I take trips to eat. I wrote an article for Eat Drink Travel about the myriad products from Parma, and it’s always got me thinking about why I went there in the first place. To pig out on parmesan and prosciutto.
Travelling to eat is burgeoning in popularity because of social media. I devour my Instagram feed, full of people eating at famous restaurants, taking cooking classes in Vietnam or eating hot dogs at Coney Island. While venturesome travellers have always delved into diverse culinary exploits, until the advent of superstar chefs like Anthony Bourdain and Andrew Zimmerman, food was just part of something you experienced on a trip. Now it’s the catalyst. Culinary tourism is experiencing how food is produced, prepared or consumed in an authentic way — and hell yea it’s good to eat it too!
During the planning stages of our 2014 Eurotrip, I was adamant about visiting the Emilia-Romagna region, the birthplace parmigiano-reggiano, as well as balsamic vinegar, bolognese and tortellini.
Parmesan cheese is so commonplace in North American grocery stores it’s almost boring. But I wanted to see where it was first created, to understand this simple ingredient has infiltrated the stainless steel doors of every fridge in the modern world. Stationed in Bologna, we took several day trips to surrounding communities housing the holiest of ingredients in Italian cooking.
Here is our day in Parma
Parma is an hour train ride from Bologna, the epicentre of all things delectable in the Emilia-Romagna region. It cost us €8 per person. We took a late-morning train, arriving in time to have lunch at Trattoria del Tribunale, a spot I’d read about as the place to have an authentic Parma culinary experience. Keep in mind, you can absolutely go to Parma without having done a stitch research and stumble upon mouthwatering prosciutto hanging from the rafters, so I’ll make it easy for you.

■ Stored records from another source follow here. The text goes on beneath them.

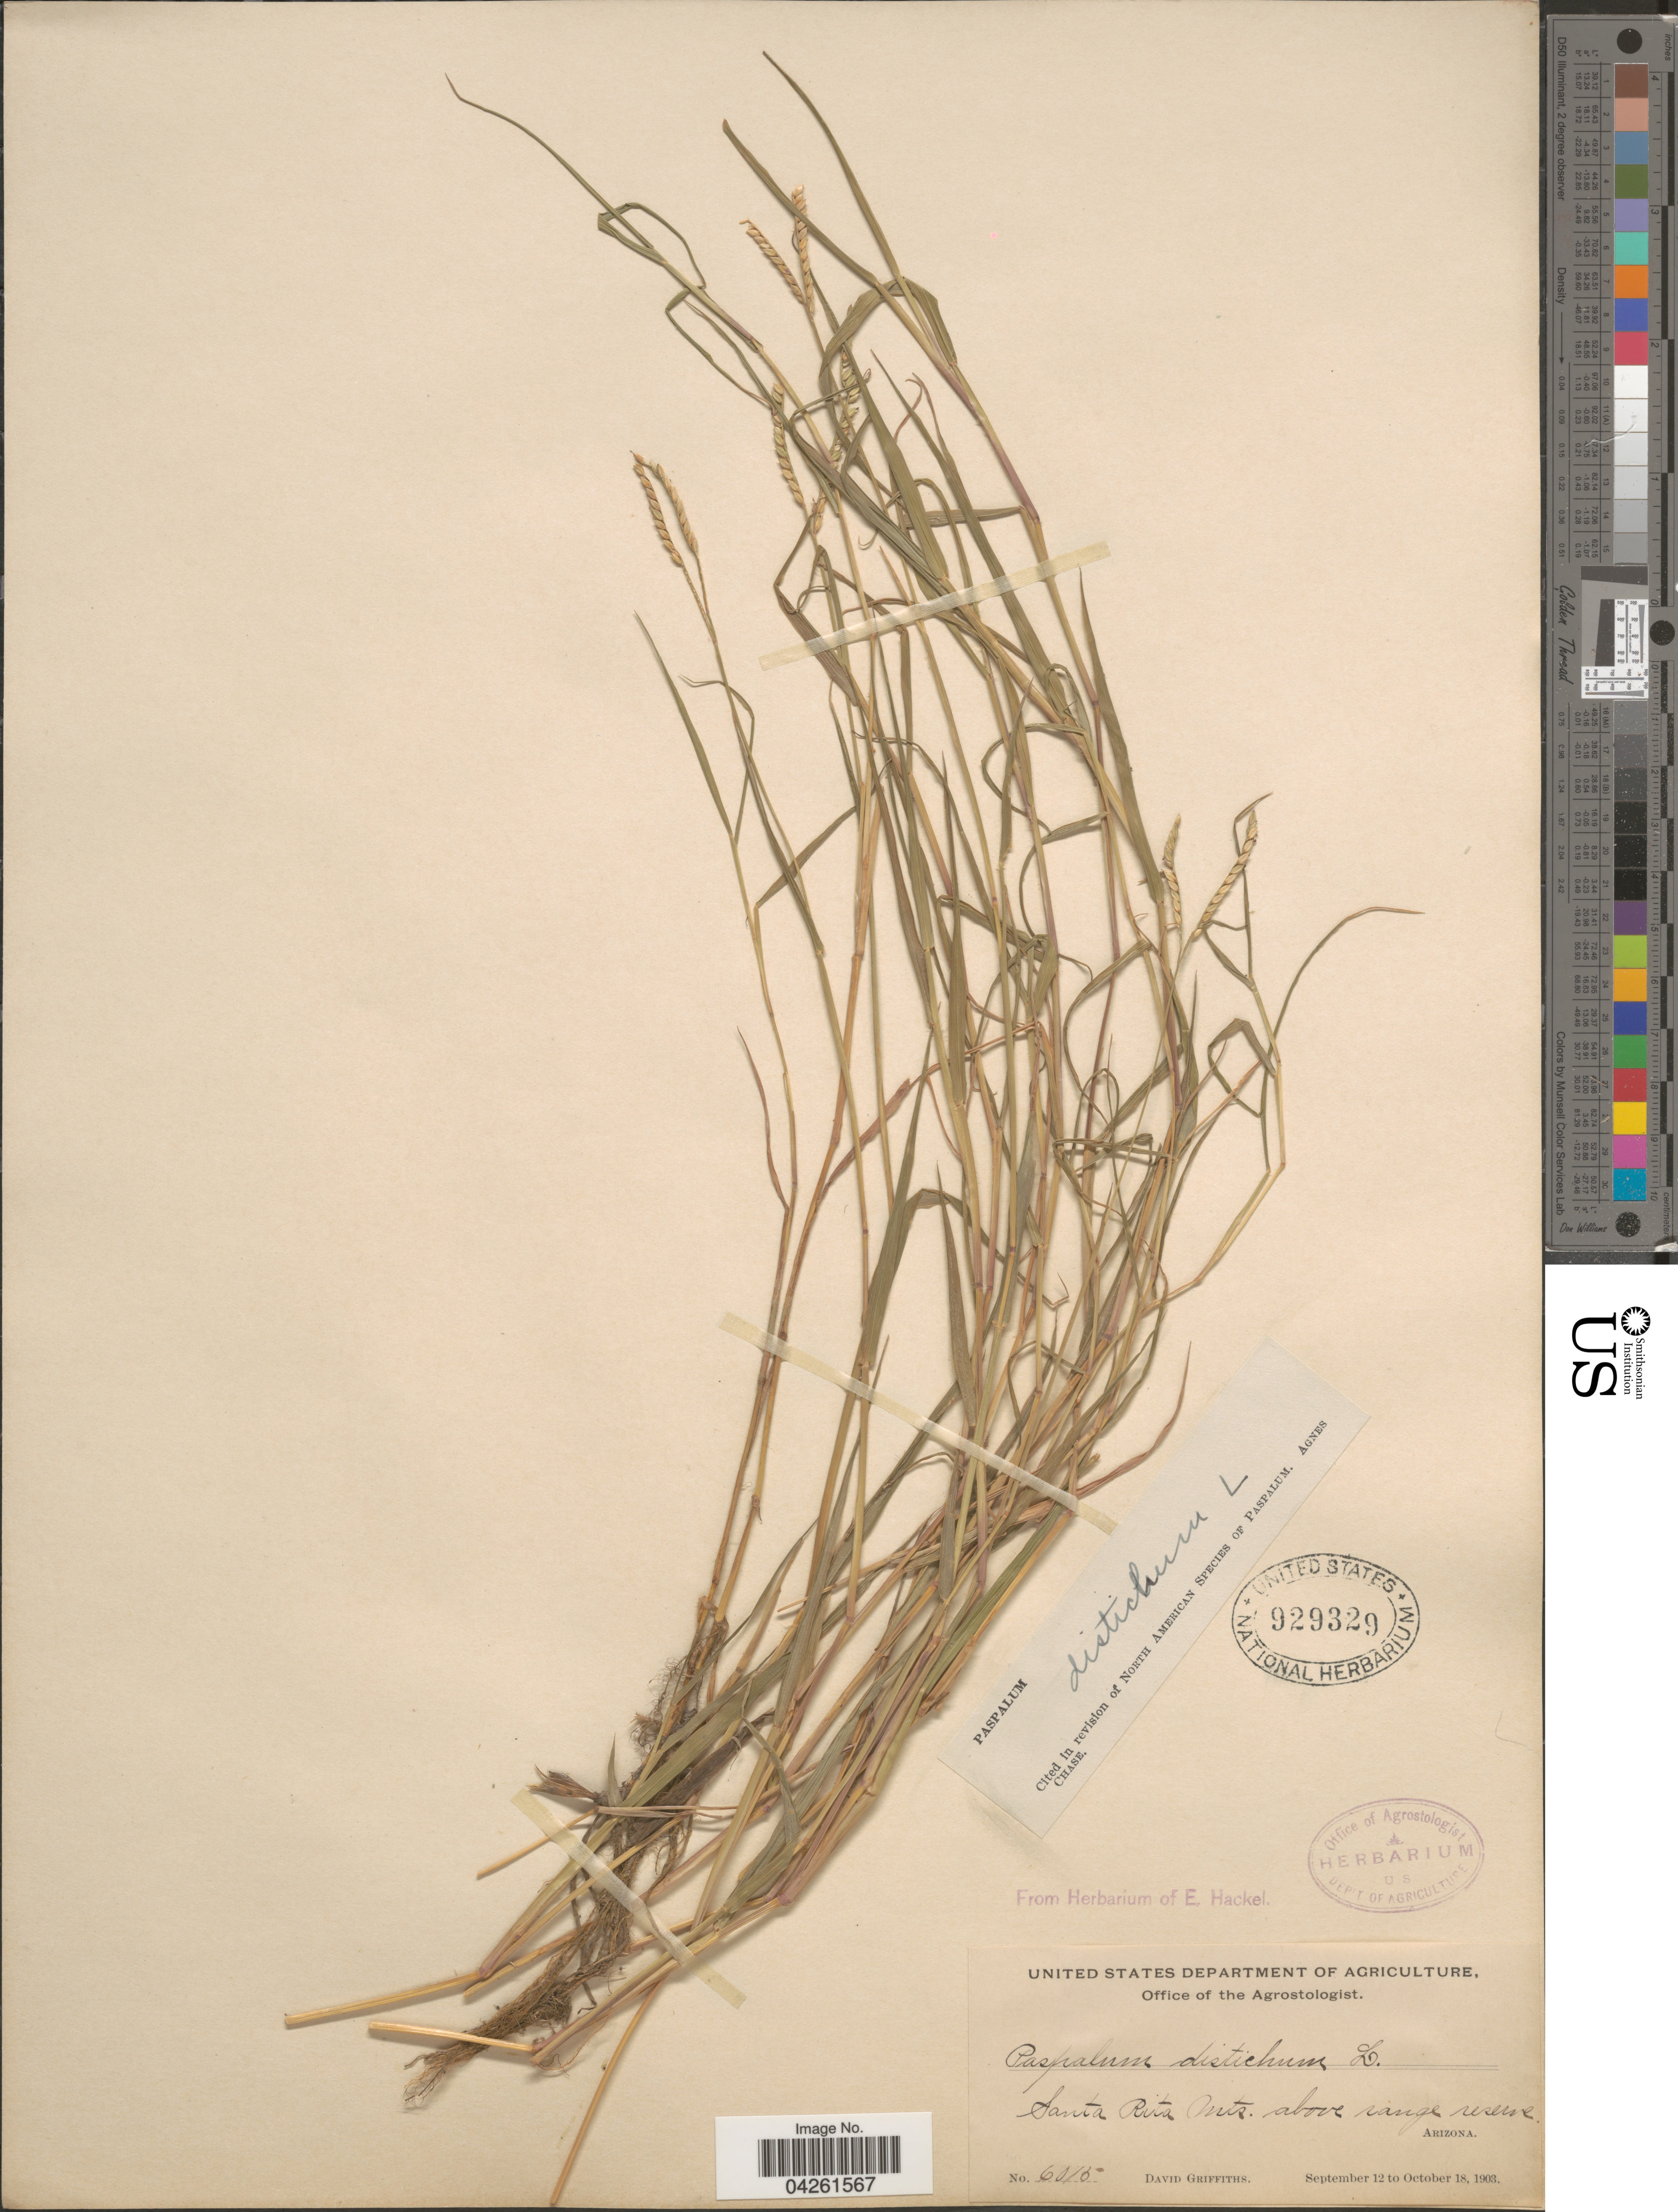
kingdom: Plantae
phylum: Tracheophyta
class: Liliopsida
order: Poales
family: Poaceae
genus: Paspalum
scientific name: Paspalum distichum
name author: L.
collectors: D. Griffiths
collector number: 6015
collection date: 1903-09-12/1903-10-18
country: United States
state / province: Arizona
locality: Santa Rita Mts. above range reserve.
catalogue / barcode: US 929329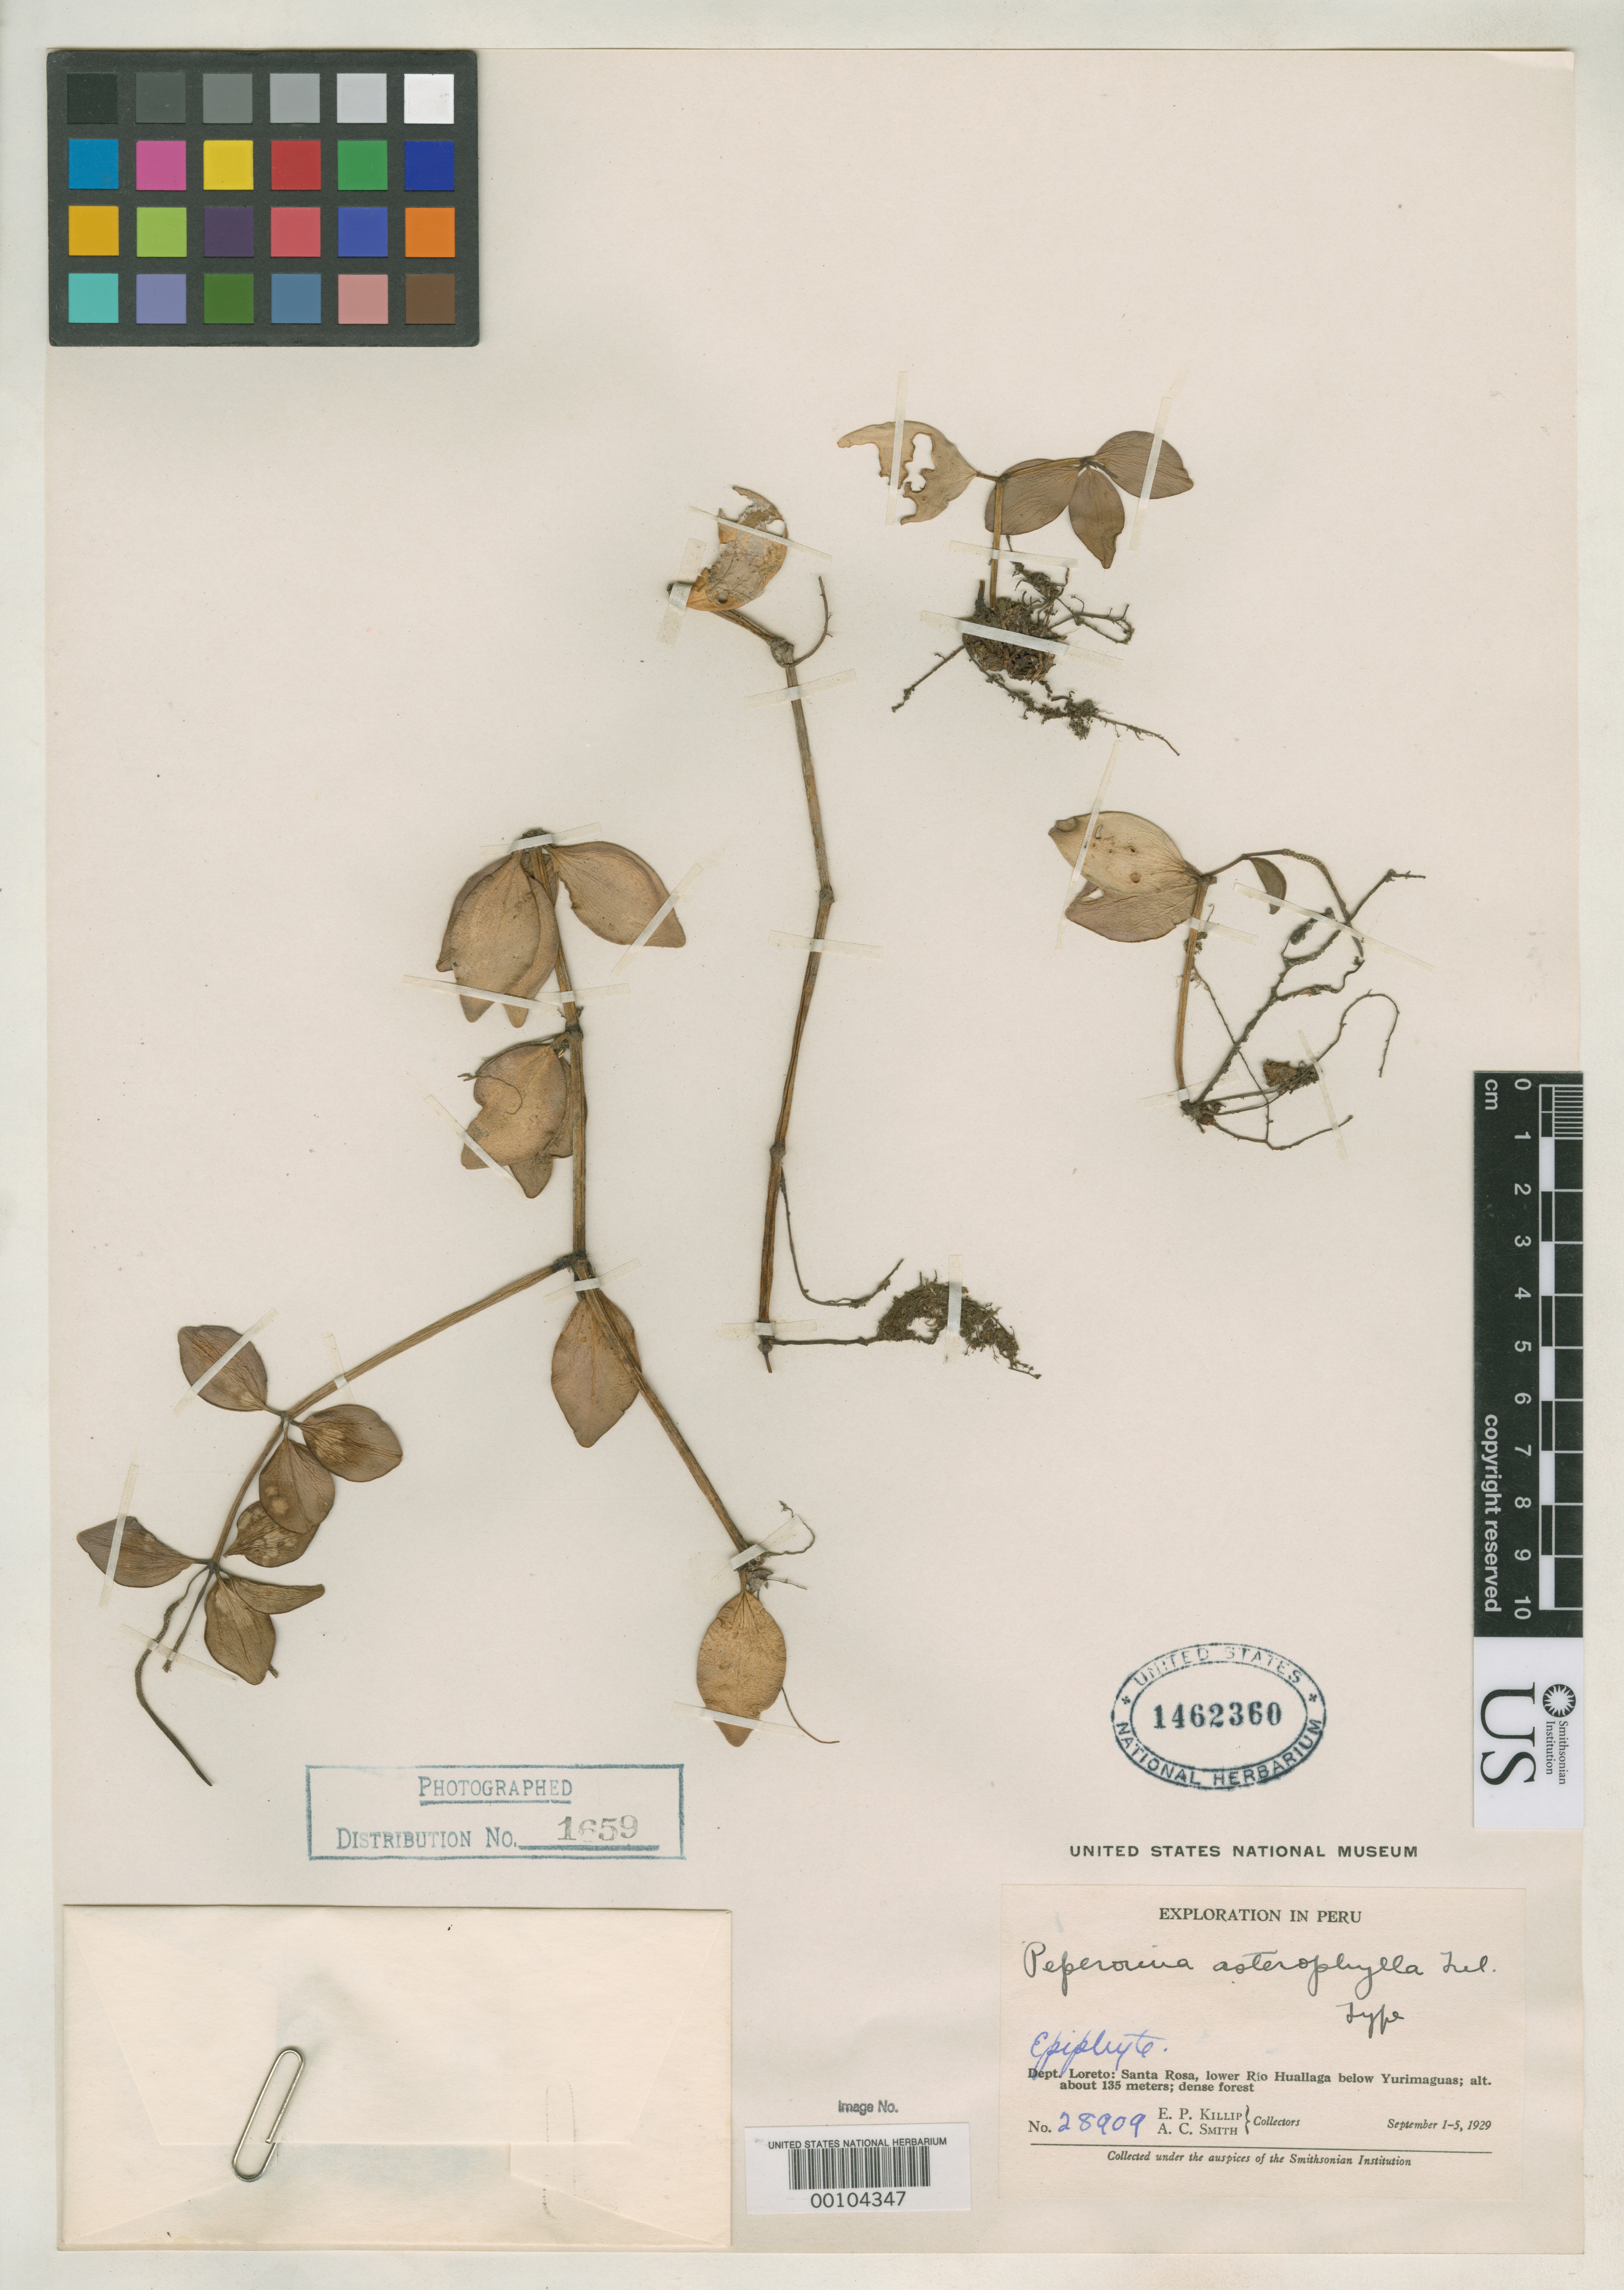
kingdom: Plantae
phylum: Tracheophyta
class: Magnoliopsida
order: Piperales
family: Piperaceae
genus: Peperomia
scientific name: Peperomia asterophylla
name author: Trel. in J.F. Macbr.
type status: Holotype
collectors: E. P. Killip & A. C. Smith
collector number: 28909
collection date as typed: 01 Sep 1929 to 05 Sep 1929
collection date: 1929-09-01/1929-09-05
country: Peru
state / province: Loreto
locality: Santa Rosa, Rio Huallaga below Yurimaguas.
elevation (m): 135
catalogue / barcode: US 1462360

Eat the following quintessentials while in Parma: parmigiano-reggiano, prosciutto di parma and tortelli d’erbette.
Upon entering Trattoria del Tribunale, we passed through the deli to the dining room where we were seated by a well-dressed and polite waiter.
The dining room is old-school, with large wooden rafters, dusty tufted banquet seating and stucco walls plastered with black and white photographs of famous patrons. Classic. We started with a bottle of Lambrusco. This fizzy red wine pairs with everything and is ubiquitous in the region. We drank a lot during our time in Emilia-Romagna.
Ten seconds after we ordered the prosciutto di parma (€7.50), the meat slicer was revving it’s engine. Before we knew it, a plate of paper-thin prosciutto was laid before us.
And then a plate of parmiginao-reggiano (€5) was scooped out of a giant wheel. The cheese had a flavour and texture we’d never experienced before. Sharp, rich, crumbly. I had always used it as garnish, shaved or grated, but never on its own. Game changer.
We were in antipasto heaven.
And then we ate pasta, obviously.
Stuffed pastas are synonymous with Parma, so Adam chose a classic tortelli d’erbette (€7.50). Filled with herbs, spinach, ricotta and parm, the green pigments from the leafy greens permeated the pasta and the taste.
I went with the tagliatelle al ragu — a traditional bolognese. Devoured.
I was so excited about the meal (and buzzed from the Lambrusco), we took a bunch of photos outside. This included some of me hugging the front door, but you don’t need to see that.
This gem is tricky to find. It’s set snugly on a side street not far from the main square. Look for this teeny tiny sign and ignore the graffiti to find your way.
We spent a few more hours wandering around this city of 180,000 well-fed people, visiting the square and Parma Cathedral. But we were so satisfied by our giant, cheap lunch, we were happy to go back for a nap. Culinary tourism at it’s most gratifying.